Problem description:
Note every line in the entries that contains the string "Nintendo", and copy it.
------ The data ------
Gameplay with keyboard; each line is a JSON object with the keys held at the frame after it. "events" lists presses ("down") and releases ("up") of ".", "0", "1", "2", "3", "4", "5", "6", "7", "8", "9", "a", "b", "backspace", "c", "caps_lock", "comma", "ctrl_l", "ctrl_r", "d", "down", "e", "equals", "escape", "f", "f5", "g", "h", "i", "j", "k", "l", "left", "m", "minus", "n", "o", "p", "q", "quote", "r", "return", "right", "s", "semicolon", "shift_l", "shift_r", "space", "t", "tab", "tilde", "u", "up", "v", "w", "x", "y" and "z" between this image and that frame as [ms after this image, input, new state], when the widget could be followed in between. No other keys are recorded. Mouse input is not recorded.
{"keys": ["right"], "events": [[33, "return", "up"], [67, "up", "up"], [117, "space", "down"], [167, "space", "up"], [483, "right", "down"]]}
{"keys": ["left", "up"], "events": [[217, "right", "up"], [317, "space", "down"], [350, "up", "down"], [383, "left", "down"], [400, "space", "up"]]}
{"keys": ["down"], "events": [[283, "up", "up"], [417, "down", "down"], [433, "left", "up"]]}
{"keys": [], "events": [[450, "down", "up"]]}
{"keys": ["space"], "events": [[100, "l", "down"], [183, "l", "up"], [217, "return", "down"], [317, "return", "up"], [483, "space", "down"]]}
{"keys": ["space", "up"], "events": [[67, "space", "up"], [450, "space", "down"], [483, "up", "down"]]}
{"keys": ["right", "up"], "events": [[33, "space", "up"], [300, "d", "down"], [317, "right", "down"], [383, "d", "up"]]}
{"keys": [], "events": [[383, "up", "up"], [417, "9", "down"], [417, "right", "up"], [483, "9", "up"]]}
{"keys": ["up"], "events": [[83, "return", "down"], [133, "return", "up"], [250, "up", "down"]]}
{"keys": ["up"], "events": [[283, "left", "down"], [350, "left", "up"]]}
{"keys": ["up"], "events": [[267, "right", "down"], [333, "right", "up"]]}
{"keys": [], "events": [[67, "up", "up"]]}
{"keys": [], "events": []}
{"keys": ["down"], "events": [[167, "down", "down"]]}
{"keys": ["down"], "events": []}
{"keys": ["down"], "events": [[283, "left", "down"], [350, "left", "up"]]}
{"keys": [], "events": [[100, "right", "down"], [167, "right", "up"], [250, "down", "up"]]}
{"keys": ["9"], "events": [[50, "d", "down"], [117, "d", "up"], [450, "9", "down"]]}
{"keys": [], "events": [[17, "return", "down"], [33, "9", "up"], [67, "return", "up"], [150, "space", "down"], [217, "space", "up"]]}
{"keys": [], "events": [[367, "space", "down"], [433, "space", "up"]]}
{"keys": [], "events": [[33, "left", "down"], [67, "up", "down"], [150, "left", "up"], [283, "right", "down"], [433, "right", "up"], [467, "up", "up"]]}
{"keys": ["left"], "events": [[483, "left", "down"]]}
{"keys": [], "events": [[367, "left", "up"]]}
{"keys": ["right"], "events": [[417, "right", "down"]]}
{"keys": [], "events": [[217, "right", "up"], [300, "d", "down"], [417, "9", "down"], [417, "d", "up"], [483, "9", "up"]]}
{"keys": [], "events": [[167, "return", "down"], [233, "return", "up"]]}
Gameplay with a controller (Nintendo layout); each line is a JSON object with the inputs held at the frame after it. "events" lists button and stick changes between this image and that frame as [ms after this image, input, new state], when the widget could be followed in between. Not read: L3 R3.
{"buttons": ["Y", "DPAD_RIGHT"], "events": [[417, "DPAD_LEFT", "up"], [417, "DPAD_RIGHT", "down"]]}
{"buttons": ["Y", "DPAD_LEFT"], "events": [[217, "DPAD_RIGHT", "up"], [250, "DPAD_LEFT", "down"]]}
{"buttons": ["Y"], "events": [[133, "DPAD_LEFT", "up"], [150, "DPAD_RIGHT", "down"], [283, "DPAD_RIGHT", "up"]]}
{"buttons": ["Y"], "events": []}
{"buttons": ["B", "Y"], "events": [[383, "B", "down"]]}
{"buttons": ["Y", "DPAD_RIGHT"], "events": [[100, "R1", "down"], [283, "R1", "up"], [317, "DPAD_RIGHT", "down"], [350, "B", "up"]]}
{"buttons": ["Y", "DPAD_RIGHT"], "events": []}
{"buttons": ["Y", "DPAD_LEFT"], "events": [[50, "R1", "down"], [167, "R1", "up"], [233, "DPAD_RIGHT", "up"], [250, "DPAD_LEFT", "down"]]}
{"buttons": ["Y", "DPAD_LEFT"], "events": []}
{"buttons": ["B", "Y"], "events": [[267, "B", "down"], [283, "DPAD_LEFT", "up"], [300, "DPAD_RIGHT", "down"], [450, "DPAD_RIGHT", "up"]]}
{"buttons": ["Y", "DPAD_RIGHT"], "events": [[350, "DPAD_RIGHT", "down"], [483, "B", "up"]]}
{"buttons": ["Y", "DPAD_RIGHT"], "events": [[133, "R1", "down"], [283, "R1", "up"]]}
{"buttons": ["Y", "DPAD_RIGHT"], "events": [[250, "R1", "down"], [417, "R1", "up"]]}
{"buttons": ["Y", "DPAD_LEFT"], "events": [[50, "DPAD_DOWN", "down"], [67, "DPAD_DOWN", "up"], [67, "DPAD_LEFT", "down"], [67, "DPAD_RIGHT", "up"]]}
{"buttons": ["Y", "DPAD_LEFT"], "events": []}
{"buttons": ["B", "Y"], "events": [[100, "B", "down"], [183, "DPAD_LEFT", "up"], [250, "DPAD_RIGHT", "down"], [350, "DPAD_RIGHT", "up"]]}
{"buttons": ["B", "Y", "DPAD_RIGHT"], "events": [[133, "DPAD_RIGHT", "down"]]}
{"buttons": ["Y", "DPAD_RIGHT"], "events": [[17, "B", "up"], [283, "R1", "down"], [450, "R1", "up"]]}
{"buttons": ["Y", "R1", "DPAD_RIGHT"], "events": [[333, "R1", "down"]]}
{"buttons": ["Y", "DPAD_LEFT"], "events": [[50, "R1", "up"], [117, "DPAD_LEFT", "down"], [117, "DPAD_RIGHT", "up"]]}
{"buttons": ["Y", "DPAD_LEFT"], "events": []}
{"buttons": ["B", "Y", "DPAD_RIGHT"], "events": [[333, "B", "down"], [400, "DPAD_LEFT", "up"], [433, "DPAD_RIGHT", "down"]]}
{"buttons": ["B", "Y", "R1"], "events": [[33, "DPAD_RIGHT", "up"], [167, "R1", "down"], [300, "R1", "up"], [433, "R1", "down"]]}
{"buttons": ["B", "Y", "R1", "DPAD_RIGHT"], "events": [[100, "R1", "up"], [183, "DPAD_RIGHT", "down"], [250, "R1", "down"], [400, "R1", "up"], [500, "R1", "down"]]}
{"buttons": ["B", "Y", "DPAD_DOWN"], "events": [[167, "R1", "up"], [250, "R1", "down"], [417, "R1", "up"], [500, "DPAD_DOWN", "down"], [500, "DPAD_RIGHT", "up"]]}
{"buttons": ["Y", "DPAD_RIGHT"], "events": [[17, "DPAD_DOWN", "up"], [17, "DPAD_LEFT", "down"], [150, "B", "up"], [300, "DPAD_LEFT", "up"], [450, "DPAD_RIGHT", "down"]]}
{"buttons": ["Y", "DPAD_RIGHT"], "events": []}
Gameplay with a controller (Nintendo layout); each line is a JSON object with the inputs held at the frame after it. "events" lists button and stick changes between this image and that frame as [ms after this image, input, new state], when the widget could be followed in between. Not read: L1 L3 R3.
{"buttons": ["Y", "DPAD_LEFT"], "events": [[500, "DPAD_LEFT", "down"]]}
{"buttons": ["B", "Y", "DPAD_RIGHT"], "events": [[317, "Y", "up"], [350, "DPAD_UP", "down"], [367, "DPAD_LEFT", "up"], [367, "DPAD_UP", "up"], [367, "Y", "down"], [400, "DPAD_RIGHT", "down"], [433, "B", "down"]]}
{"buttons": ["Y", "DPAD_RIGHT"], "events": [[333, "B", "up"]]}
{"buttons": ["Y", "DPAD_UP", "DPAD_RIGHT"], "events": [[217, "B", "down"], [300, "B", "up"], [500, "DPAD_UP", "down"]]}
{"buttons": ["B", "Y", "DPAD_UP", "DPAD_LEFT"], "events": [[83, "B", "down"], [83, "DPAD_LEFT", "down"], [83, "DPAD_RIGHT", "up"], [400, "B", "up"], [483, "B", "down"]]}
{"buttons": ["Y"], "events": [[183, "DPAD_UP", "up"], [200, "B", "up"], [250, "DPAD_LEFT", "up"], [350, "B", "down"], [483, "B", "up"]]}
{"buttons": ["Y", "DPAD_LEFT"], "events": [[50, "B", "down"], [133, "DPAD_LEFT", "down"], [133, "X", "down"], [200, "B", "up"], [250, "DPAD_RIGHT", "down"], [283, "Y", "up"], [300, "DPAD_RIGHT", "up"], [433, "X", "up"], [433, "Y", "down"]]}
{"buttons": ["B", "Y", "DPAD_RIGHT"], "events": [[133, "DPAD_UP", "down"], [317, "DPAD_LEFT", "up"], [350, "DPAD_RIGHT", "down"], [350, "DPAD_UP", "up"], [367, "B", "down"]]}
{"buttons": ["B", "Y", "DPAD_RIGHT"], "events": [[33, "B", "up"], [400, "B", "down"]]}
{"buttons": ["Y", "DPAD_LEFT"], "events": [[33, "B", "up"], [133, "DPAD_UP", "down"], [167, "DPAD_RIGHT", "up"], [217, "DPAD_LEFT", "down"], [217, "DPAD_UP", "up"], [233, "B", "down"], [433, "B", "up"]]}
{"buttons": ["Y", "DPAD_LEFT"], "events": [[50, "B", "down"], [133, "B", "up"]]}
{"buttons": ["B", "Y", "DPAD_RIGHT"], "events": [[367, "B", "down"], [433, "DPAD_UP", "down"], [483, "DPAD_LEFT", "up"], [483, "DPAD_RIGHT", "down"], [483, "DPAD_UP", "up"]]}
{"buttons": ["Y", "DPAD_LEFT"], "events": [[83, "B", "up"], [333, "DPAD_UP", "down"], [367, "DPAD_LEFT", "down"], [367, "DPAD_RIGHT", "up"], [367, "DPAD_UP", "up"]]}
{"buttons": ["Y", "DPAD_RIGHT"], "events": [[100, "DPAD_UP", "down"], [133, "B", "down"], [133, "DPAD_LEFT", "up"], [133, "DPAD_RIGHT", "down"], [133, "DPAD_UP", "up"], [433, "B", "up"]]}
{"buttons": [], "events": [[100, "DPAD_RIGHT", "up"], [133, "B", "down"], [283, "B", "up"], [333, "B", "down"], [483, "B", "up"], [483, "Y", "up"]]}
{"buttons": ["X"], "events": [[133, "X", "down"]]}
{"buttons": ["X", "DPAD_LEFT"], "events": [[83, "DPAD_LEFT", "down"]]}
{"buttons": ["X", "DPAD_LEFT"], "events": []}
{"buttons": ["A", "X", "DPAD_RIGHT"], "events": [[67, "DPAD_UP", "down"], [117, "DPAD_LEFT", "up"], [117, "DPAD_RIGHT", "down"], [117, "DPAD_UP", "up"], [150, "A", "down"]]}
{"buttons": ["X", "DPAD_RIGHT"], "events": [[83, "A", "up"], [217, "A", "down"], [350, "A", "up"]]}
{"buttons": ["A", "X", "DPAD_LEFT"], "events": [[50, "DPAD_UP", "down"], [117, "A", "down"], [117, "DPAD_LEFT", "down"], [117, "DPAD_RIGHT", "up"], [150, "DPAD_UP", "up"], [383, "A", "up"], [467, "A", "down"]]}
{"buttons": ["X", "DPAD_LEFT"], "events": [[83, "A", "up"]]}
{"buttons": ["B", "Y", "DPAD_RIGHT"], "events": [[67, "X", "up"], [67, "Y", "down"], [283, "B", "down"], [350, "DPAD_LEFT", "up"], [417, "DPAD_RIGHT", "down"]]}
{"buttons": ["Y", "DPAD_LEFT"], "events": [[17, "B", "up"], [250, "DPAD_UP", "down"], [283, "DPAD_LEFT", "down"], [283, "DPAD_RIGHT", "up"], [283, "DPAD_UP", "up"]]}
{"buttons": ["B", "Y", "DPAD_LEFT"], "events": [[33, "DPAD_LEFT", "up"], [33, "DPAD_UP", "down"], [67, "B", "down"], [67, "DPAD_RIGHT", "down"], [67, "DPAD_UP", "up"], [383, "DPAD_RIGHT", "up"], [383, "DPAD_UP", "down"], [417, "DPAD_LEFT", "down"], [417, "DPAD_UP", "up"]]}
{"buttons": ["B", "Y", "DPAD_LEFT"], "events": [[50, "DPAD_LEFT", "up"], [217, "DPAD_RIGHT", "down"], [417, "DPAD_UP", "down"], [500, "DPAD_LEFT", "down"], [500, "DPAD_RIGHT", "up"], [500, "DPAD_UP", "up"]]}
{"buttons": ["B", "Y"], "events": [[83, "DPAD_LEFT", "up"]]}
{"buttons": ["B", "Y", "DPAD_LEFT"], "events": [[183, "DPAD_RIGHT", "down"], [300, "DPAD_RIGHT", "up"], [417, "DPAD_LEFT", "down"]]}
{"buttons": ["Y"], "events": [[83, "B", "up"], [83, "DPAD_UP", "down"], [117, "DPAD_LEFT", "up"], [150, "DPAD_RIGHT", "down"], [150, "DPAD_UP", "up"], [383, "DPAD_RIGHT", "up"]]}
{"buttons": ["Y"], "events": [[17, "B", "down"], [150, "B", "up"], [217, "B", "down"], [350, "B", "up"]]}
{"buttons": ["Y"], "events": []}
------
Exercise result:
Gameplay with a controller (Nintendo layout); each line is a JSON object with the inputs held at the frame after it. "events" lists button and stick changes between this image and that frame as [ms after this image, input, new state], when the widget could be followed in between. Not read: L3 R3.
Gameplay with a controller (Nintendo layout); each line is a JSON object with the inputs held at the frame after it. "events" lists button and stick changes between this image and that frame as [ms after this image, input, new state], when the widget could be followed in between. Not read: L1 L3 R3.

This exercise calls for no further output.